PUTTING YOUR FAMILY HISTORY INTO CONTEXT
No family lives in a bubble! Our lives are shaped, and even completely changed, by context – what goes on around us. Here professional researcher Kim Cook shows you how to gain a much richer feeling for your ancestors’ lives by exploring the five key research elements you really need to know about…
DISCOVER YOUR ANCESTORS’ WORLDS
5 KEY RESEARCH APPROACHES TO ENRICH YOUR GENEALOGY
First let’s think about what context is in terms of ‘family history’. Context starts with family, spreading out to the local, the regional, national and international, impacting in varying degrees on family life. To understand the events that shaped the lives of our ancestral families, we need to consider these five elements of context.
1. Family
Documents give us the facts of our ancestors’ lives, but it’s not necessarily obvious why their lives shaped up as they did. For that, we need to dig deeper, studying and interpreting documents from wider sources alongside each other.
Manchester Cathedral was one of many churches popular with couples who wished to avoid opposition to their marriage
What can parish registers reveal?
Parish registers from 1538 until the 20th century give us essential information, but studying them the old-fashioned way, page by page, can give even more insight.
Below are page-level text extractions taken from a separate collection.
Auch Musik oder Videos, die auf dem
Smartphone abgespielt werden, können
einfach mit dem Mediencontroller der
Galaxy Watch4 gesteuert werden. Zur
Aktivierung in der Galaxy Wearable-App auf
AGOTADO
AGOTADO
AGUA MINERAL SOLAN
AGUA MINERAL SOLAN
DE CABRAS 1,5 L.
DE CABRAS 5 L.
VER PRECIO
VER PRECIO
Reading all baptisms for the relevant period may reveal children born outside wedlock or from a previous marriage, those who died young, without featuring in a census, or children who lived with other family members, changing the family dynamic.
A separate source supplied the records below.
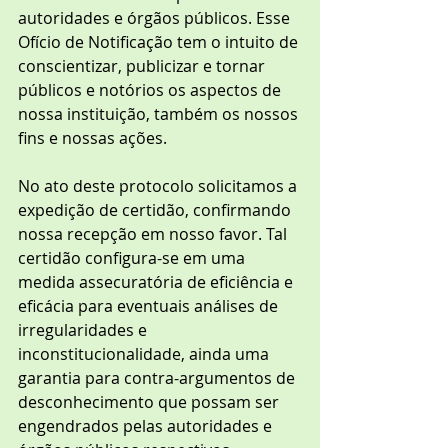
autoridades e órgãos públicos. Esse 
Ofício de Notificação tem o intuito de 
conscientizar, publicizar e tornar 
públicos e notórios os aspectos de 
nossa instituição, também os nossos 
fins e nossas ações. 
No ato deste protocolo solicitamos a 
expedição de certidão, confirmando 
nossa recepção em nosso favor. Tal 
certidão configura-se em uma 
medida assecuratória de eficiência e 
eficácia para eventuais análises de 
irregularidades e 
inconstitucionalidade, ainda uma 
garantia para contra-argumentos de 
desconhecimento que possam ser 
engendrados pelas autoridades e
With no relationships shown in the 1841 Census, some children in a family may be step-children, nieces, nephews, or grandchildren.
Examining all marriage entries may reveal family members witnessing other marriages. Were these other couples extended family, friends, or colleagues? If the same witness name crops up repeatedly, was he a parish clerk or churchwarden?
When an expected family marriage isn’t found, a search of banns should indicate the parish where it took place. Where there are no banns for a missing marriage, this suggests opposition, impediment, or bigamy. A couple facing family opposition would pay for a month’s lodgings in a distant parish and have banns called there. Once banns had been called three times, the couple could marry there. City churches, including St Martin in the Fields, London, and Manchester Cathedral, were noted for such marriages.
Hints of legal issues
Legal impediments were a tougher hurdle, particularly when there was a prohibited blood or marital relationship (as listed in the prayer book, Table of Kindred and Affinity), between bride and groom. Where a widow or widower wished to marry the sibling of the deceased spouse (forbidden affinity), the couple, and often close family, had no option but to move far away, permanently, where the previous marriage was unknown.
Escaping a bad marriage was legally impossible for most people until 1857, and even then it was expensive and difficult. The only way was for one of them to move away, and become known as single or widowed. If another love bloomed, any marriage was legally bigamous, although bigamy was rarely uncovered.
If one branch of the family suddenly moved far away, with no obvious occupational reason, investigate marriages in the new district to see whether there was a legal impediment because of affinity, or a pre-existing marriage.
Finding family disasters
Illness, incapacity and death were major family disasters. Physical or mental incapacity should have been recorded on census returns from 1851. This often didn’t happen with youngsters, but later returns may show an incapacity as being ‘from birth’. When a worker living in a tied home died, eviction was highly likely. The grief of bereavement, accompanied by swift and often callous removal from home, was horrendous. Sometimes the widow and children returned to the parental home, or that of a sibling, but could end up in an institution.
Investigating epidemics
General Register Office (GRO) death certificates state whether death was natural, accidental, or violent, and whether a post-mortem or inquest occurred. Comparison with other certificates may indicate whether an illness was long-term, familial, or part of an epidemic. Where there’s no death certificate, study all burial entries over adjacent years. Even when individual burial records say little, analysing entries over some years will provide annual and average death rates according to age and season, revealing any spikes in death rates for year, season, or age. Increased winter mortality was common in extremely severe weather, while a spike of spring deaths suggests a poor harvest the previous year, leaving insufficient food stores. An increase in summer deaths, or a cluster of deaths in one neighbourhood, both suggest infection, possibly dysentery, cholera, smallpox, or typhus.